Aristide looked at the dimly lit figures beyond the glass.
“Did I come back with a cat?” he asked.
“Not a cat,” Lin said. “Some kind of amphibian mammal. And what appears to be a lot of data, much of it astronomical. Not in size, but in content.”
Aristide smiled.
“Perhaps you can explain,” Tumusok said, “why you came back from Courtland when so many others didn’t.”
“Well,” Aristide began. He gave a wan smile, then sighed. “I’m afraid the answer won’t reflect well on me.”
“It’s lucky that Vindex is lonely,” Bitsy said. “Otherwise he might not have been so susceptible to a glossy, shiny-eyed mammalian bouncing up and down in his lab asking ‘
Where Master? Where fish?’”
“He didn’t scan you?” Aristide asked.
“Of course he did. He pinged me to find out what components answered his hail, but as I’m an avatar of Endora, I have the power to tell my higher functions not to answer.” Bitsy narrowed her eyes in a piece of smug self-congratulation. “Besides, I
acted
like a good little pet. I managed to convince him that I was nothing more than what I seemed. I’m a pretty good actor, if I say so myself.”
“You’ve had enough practice at making
me
think you’re harmless, that’s true enough.”
Bitsy did not deign to reply.
In a government Destiny limousine provided by Tumusok, Aristide and Bitsy were speeding toward Aristide’s pink marble hotel from the Domus’ bland, white headquarters with its rows of identical windows—whatever state architect had designed the building hadn’t realized that, in a place like Myriad City, it was the inconspicuous buildings that stood out.
Aristide had spent three days being debriefed in his glass-walled cell.
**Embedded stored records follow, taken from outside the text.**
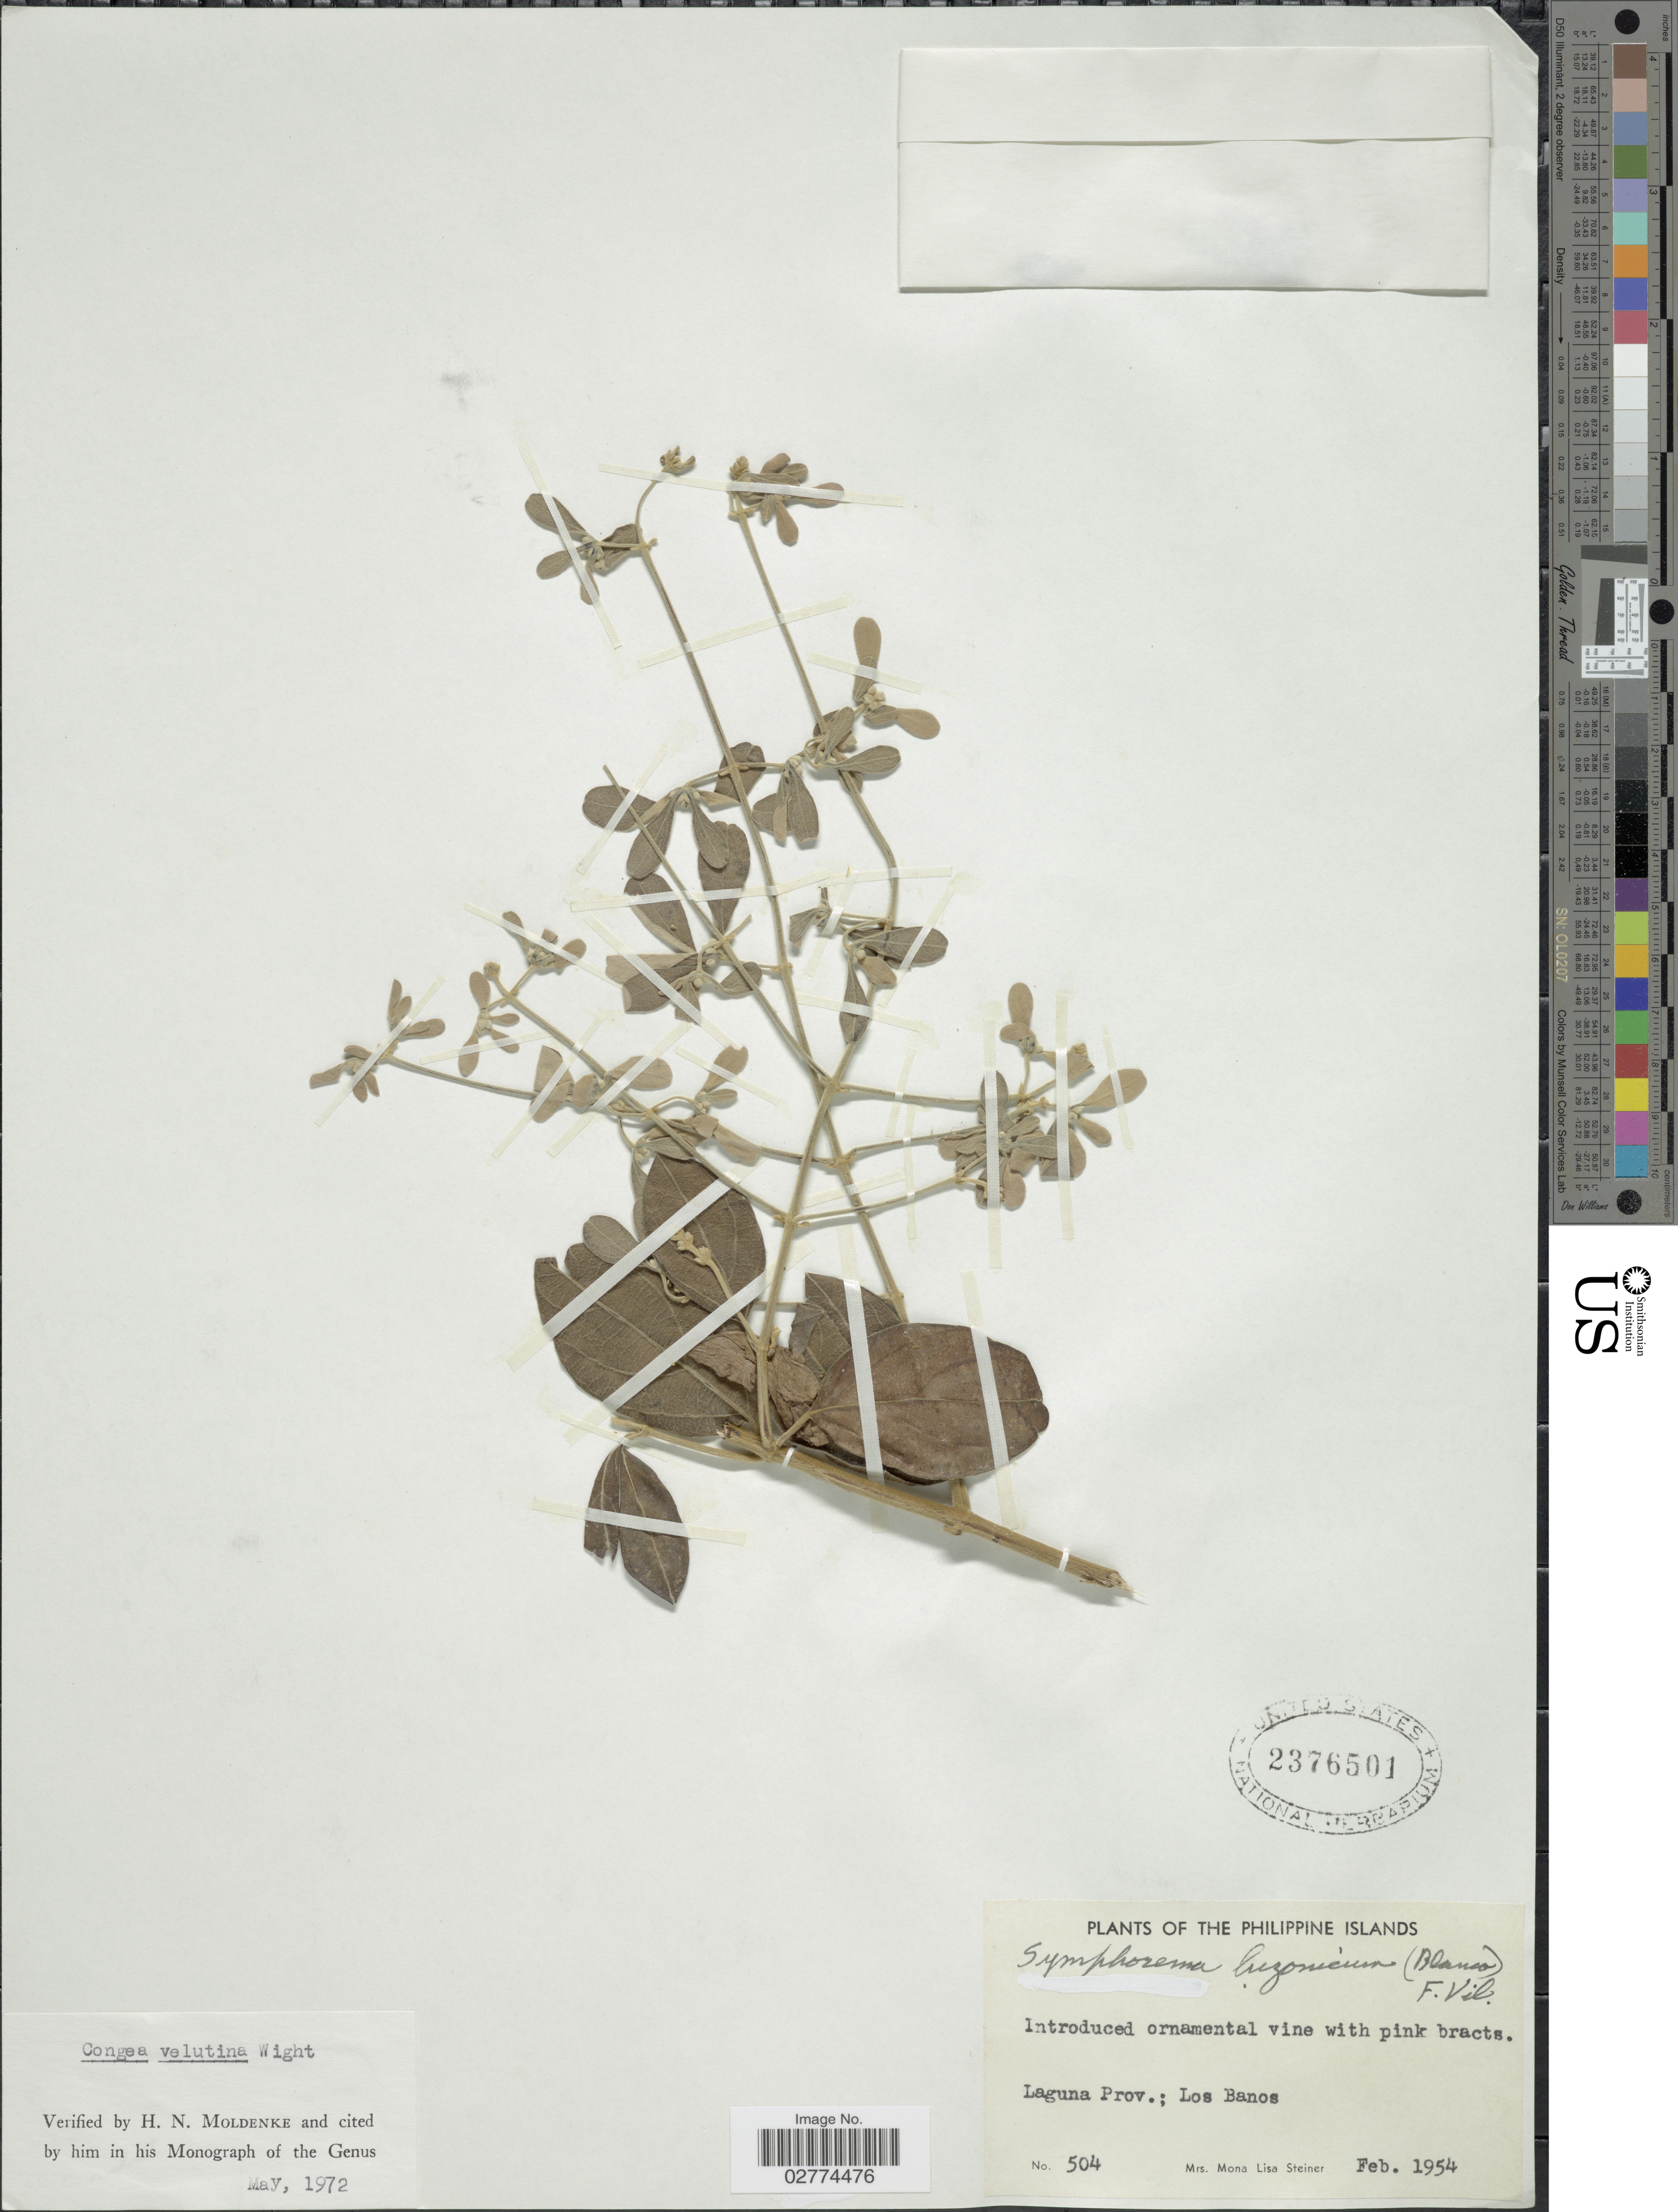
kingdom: Plantae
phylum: Tracheophyta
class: Magnoliopsida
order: Lamiales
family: Lamiaceae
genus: Congea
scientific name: Congea velutina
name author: Wight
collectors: M. Steiner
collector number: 504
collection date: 1954-02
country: Philippines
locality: Philippine Islands. Laguna Prov.; Los Banos.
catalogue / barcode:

Bitsy’s confinement had been even more rigorous: she’d been brought to consciousness only in a bare virtual space, surrounded by ferocious firewalls while being simultaneously probed, analyzed, and interrogated by Endora and ferocious attack programmers—”hattackers”—employed by the Domus.
Eventually both Aristide and Bitsy had convinced the Domus of their bona fides, and they were released in order to prepare a formal report on their activities, to be delivered to the Standing Committee the following afternoon. Bitsy’s virtual personality and memories had been downloaded into the physical Bitsy that had remained in Myriad City. Though now possessing two complete sets of memories, Bitsy seemed to have little trouble reconciling them.
“Is my formal report prepared yet?” Aristide asked.
“Yes. You might want to read it before you sign it.”
“And
your
formal report?”
“Also ready.”
“Perhaps you would favor me with some of the details?”